- Born: 27 December 1986 (age 39) Mukono, Uganda
- Citizenship: Uganda
- Education: SDA Primary School Mulusa Academy
- Alma mater: Uganda Christian University (Public Administration and Management)
- Occupations: Politician and Multiple Business Owner
- Years active: 2011– present
- Known for: Politics, Sports and Charity
- Title: Member of Parliament, President Uganda Netball Federation.
- Political party: National Resistance Movement
- Children: 2

= Sarah Babirye Kityo =

Ugandan politician (born 1986)

Sarah Babirye Kityo (born 27 December 1986) is a Ugandan Politician, currently a Member of Parliament Bukoto East (Masaka) and the former elected Youth Representative for Central Region in Uganda's 10th Parliament. She is a member of the National Resistance Movement on whose ticket she ran on in the 2016 Ugandan general election defeating Arthur Katongole, an independent candidate. She is also the current president for the Uganda Netball Federation, a position she assumed in 2021 and serving up to 2025. She is also the current NRM flag bearer of Bukoto East. She is the 2024 Blueprint for Free Speech Award winner that came as a recognition for fighting corruption in the Ugandan sports sector.
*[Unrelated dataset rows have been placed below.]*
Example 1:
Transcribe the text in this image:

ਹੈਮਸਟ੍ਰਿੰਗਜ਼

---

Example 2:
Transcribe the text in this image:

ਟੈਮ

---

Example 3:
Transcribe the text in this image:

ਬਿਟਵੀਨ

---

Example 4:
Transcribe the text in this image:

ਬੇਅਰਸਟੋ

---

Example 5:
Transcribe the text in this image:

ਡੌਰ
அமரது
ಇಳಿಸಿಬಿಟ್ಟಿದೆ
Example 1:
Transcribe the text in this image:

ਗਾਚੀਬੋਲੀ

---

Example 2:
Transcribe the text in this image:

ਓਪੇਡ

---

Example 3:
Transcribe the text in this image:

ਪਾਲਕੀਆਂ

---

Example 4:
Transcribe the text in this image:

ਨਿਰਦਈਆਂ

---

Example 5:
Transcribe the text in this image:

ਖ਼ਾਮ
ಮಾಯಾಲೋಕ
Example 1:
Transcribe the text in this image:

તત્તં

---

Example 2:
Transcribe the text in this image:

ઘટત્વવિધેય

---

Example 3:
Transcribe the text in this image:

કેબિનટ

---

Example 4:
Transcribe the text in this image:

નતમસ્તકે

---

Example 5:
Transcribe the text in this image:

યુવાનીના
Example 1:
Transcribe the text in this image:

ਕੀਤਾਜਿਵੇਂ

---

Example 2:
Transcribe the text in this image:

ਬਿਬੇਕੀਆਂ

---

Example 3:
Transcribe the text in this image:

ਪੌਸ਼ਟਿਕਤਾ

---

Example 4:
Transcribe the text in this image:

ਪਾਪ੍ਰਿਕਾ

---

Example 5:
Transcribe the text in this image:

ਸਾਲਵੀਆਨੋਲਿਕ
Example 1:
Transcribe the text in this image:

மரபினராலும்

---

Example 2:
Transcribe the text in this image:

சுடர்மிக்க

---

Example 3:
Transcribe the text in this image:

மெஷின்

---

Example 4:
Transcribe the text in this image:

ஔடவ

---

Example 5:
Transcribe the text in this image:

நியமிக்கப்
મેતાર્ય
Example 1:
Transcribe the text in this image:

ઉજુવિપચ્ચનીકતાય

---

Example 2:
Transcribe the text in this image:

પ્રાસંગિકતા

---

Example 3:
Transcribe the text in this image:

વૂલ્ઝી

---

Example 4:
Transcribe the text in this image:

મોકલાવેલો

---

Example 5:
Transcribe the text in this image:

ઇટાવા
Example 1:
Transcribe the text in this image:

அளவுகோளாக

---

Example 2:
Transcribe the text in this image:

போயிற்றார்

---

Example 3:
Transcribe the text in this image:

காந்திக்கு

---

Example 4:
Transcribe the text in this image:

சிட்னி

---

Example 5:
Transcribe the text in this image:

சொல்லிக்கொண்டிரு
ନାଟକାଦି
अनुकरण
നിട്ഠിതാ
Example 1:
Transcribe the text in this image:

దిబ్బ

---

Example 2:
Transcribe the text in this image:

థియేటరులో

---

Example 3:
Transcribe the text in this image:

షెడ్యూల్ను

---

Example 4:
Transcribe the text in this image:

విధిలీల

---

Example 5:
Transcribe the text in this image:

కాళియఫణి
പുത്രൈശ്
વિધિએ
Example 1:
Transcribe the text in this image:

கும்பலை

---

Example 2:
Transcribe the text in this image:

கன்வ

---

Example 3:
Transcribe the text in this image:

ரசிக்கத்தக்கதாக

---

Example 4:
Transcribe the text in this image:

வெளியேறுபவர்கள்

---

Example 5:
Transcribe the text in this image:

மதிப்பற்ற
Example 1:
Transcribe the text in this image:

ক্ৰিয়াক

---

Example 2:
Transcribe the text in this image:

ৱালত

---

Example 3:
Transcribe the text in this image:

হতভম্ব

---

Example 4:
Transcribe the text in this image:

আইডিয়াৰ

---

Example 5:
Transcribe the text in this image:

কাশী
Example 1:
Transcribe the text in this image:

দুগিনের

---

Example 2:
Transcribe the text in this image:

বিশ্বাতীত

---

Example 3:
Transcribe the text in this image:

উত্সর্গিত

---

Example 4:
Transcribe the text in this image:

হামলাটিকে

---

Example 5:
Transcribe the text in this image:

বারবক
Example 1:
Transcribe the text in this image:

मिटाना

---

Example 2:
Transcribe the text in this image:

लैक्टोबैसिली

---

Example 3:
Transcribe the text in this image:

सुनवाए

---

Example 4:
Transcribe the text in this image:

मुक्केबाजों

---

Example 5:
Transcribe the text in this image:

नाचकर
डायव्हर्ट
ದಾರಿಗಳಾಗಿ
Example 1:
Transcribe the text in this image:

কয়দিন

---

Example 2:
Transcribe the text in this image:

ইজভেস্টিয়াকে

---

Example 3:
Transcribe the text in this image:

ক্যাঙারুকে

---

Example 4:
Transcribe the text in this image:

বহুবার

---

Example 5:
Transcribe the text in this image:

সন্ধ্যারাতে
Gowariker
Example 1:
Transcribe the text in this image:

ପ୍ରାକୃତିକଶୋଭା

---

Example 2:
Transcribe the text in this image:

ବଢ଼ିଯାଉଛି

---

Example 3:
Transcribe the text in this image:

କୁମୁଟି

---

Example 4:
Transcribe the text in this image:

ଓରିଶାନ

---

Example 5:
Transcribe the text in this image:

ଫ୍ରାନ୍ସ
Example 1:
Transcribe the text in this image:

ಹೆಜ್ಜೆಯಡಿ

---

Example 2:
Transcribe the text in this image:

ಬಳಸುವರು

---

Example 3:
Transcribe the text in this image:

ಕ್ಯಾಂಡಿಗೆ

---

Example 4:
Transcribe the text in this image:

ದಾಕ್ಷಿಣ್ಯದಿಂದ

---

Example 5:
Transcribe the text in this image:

== Background and education ==
She attended Luweero SDA Primary School. She then attended Mulusa Academy, Wobulenzi for both her O Levels (UCE) and A Levels (UACE) . In 2015, she graduated with a First Class Bachelor of Public Administration and Management from Uganda Christian University.

== Career ==
The timeline of her political career is as follows:
- 2005–2006: Mobiliser, Office of the Resident District Commissioner, Wakiso District Local Government.
- 2006–2011: Youth Female Councillor and Chairperson for National Resources and Production, Mukono District Local Government.
- 2011–2015: Facilitator, National Youth Council.
- 2016–present: Youth Representative, Central Region in the 10th Parliament of Uganda.

In 2016, along with 4 other Ugandan Youth members of parliament, Sarah Babirye represented Uganda at the International Young Leaders Assembly (IYLA) at the United Nations Headquarters in New York.

In 2017, she represented Uganda as a keynote speaker at the Commonwealth Parliamentary Association Youth Program (CPA) celebration of Commonwealth Day 2017 in London.

. 2021- Current: She became the flag bearer of the National Resistance Movement party Bukoto East.

.2021-Current: She was elected by the netball delegates in most of Ugandan district to become the president of the Uganda Netball Federation. Under her leadership in the 2022 Fast five netball games, Uganda beat Australia to become the number one netball team.

== Committees, membership, and appointments ==
- Member – Appointed in 2018 to an Eight Member Select Committee to Investigate Cases of Sexual Harassment in Learning Institutions.
- Member – Committee on HIV/AIDS and Related Diseases.
- Member – Committee on Health.
- Member – Committee on East African Affairs.
- Member – Uganda Women Parliamentary Association (UWOPA).

== Personal life ==
Sarah Babirye Kityo is married and a mother of two.

She has participated in all the East African Community (EAC) Inter-Parliamentary Games tournaments (2016–2019), and she has helped the Uganda Women Parliamentary team win several accolades:
- 2016 in Mombasa, Kenya – She was the Best Netball Shooter and Best Volleyball Setter.
- 2017 in Dar-es-Salaam, Tanzania – She was the Best Netball Shooter.
- 2018 in Bujumbura, Burundi – She was the Best Netball Shooter.
- 2019 in Kampala, Uganda – She participated in Volleyball, Basketball, Netball and Gold disciplines was the Best Netball Shooter as well as the Overall Gold Winner of the tournament.